FDA has also been working with manufacturers to strengthen the science behind abuse-resistant and -deterrent formulations, and in January 2013 released a guidance document outlining how manufacturers can label their products as being less prone to abuse. The agency is also funding efforts to study how opioid abuse can be deterred, including through technological barriers not present in the drugs themselves.
Then, in September 2013, FDA announced it would require new studies, trials and labeling changes for ER and LA opioids. The most recognizable change was meant to explicitly state on the drug label that the ER and LA opioids are not intended for use unless alternative treatment options are ineffective, intolerable or otherwise inadequate.
Companies are also required to conduct five clinical trials, all focused on the risks of abuse associated with the drugs. Those studies are as follows:
- one or more studies to provide quantitative estimates of the serious risks of misuse, abuse, addiction, overdose, and death associated with long-term use of opioid analgesics for management of chronic pain, among patients prescribed ER/LA opioid products
- develop and validate measures of the following opioid-related adverse events: misuse, abuse, addiction, overdose and death, which will be used to inform the design and analysis for the first study and any future post-marketing safety studies and clinical trials to assess these risks
- conduct a study to validate coded medical terminologies (e.g., ICD9, ICD10, SNOMED) used to identify the following opioid-related adverse events: misuse, abuse, addiction, overdose, and death in any existing post-marketing databases to be employed in the studies
- conduct a study to define and validate "doctor/pharmacy shopping" as outcomes suggestive of misuse, abuse and/or addiction
- a clinical trial to estimate the serious risk for the development of hyperalgesia following use of ER/LA opioid analgesics for at least one year to treat chronic pain
FDA to Stakeholders: Speak Up
Now FDA is indicating that it wants the public to provide input on postmarketing requirements (PMRs) as well.
In a 22 April 2014 announcement, regulators said they are looking for stakeholders to weigh in on "the design and conduct of PMRs for the class-wide ER/LA opioid analgesic drug products to further assess the serious risks of misuse, abuse, hyperglasia, addiction, overdose and death associated with their long-term use."
Those risks were the same ones FDA asked opioid manufacturers to study in its September 2013 announcement, FDA confirmed in the Federal Register announcement.
So if those data requirements have already been published and explained, why does FDA feel the need to meet with stakeholders again? Simple: FDA only asked for the companies to conduct the studies. The study protocols are up to the companies, and must be submitted to the agency by August 2014-four months from now.

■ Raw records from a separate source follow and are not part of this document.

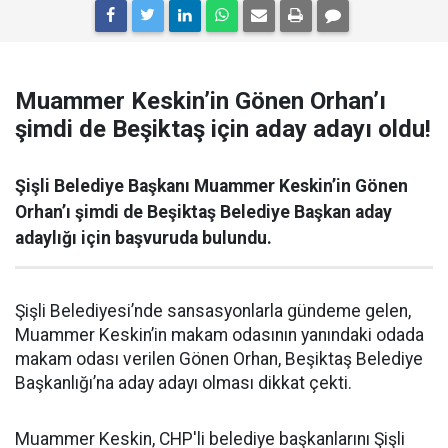
Muammer Keskin’in Gönen Orhan’ı
şimdi de Beşiktaş için aday adayı oldu!
Şişli Belediye Başkanı Muammer Keskin’in Gönen
Orhan’ı şimdi de Beşiktaş Belediye Başkan aday
adaylığı için başvuruda bulundu.
Şişli Belediyesi’nde sansasyonlarla gündeme gelen,
Muammer Keskin’in makam odasının yanındaki odada
makam odası verilen Gönen Orhan, Beşiktaş Belediye
Başkanlığı’na aday adayı olması dikkat çekti.
Muammer Keskin, CHP'li belediye başkanlarını Şişli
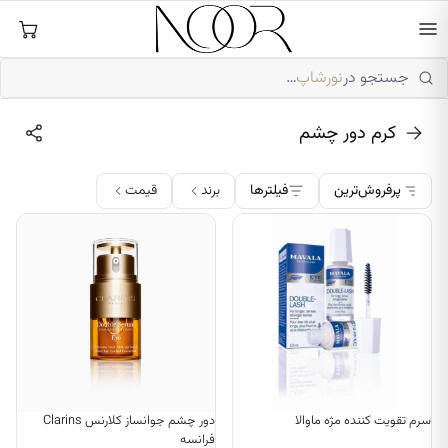
فتن
ه
حتوا
جستجو در
نورشاپ
…
کرم دور چشم
پرفروش‌ترین
فیلترها
برند
قیمت
سرم تقویت کننده مژه ماوالا
دور چشم جوانساز کلارنس Clarins
فرانسه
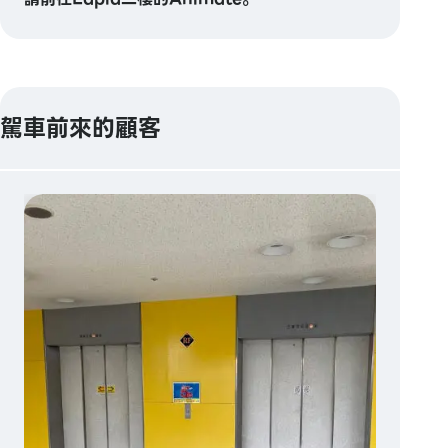
駕車前來的顧客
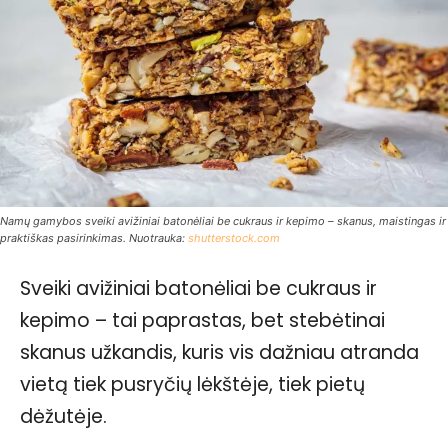
Namų gamybos sveiki avižiniai batonėliai be cukraus ir kepimo – skanus, maistingas ir
praktiškas pasirinkimas. Nuotrauka:
shutterstock.com
Sveiki avižiniai batonėliai be cukraus ir
kepimo – tai paprastas, bet stebėtinai
skanus užkandis, kuris vis dažniau atranda
vietą tiek pusryčių lėkštėje, tiek pietų
dėžutėje.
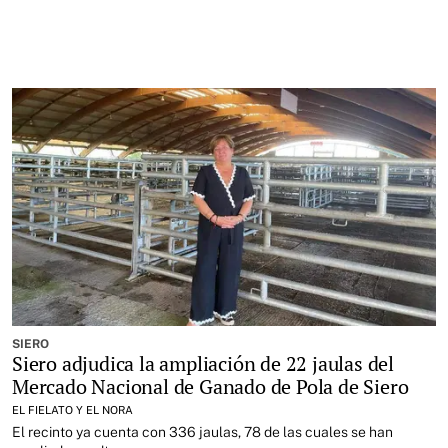
SIERO
Siero adjudica la ampliación de 22 jaulas del
Mercado Nacional de Ganado de Pola de Siero
EL FIELATO Y EL NORA
El recinto ya cuenta con 336 jaulas, 78 de las cuales se han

FDA said it wants public input on what the proper "design and conduct" of those studies should look like. FDA and New Drug Application sponsors "will consider stakeholder input when preparing final protocols to be submitted by August 2014," FDA wrote in the Register announcement.
Among the most interesting studies may be the fourth proposed by FDA, which seeks to "define and validate 'doctor/pharmacy shopping,'" a process which involves pain patients seeking treatment at multiple doctors for the same condition, thereby obtaining a large supply of opioids which can then be abused. The biggest unanswered question thus far: How will FDA use this information, and for what purposes? FDA's authority over prescribing is decidedly limited, but a formal definition of doctor/pharmacy shopping might be the first step in instituting new REMS-based restrictions on ER/LA opioids.
Being able to differentiate pain patients from abusers/misusers is half the battle, and as FDA has found out time and again, a most difficult battle indeed.
The meeting of stakeholders will occur on 19-20 May 2014. Comments will also be accepted in advance of the meeting via FDA's Federal Register docket.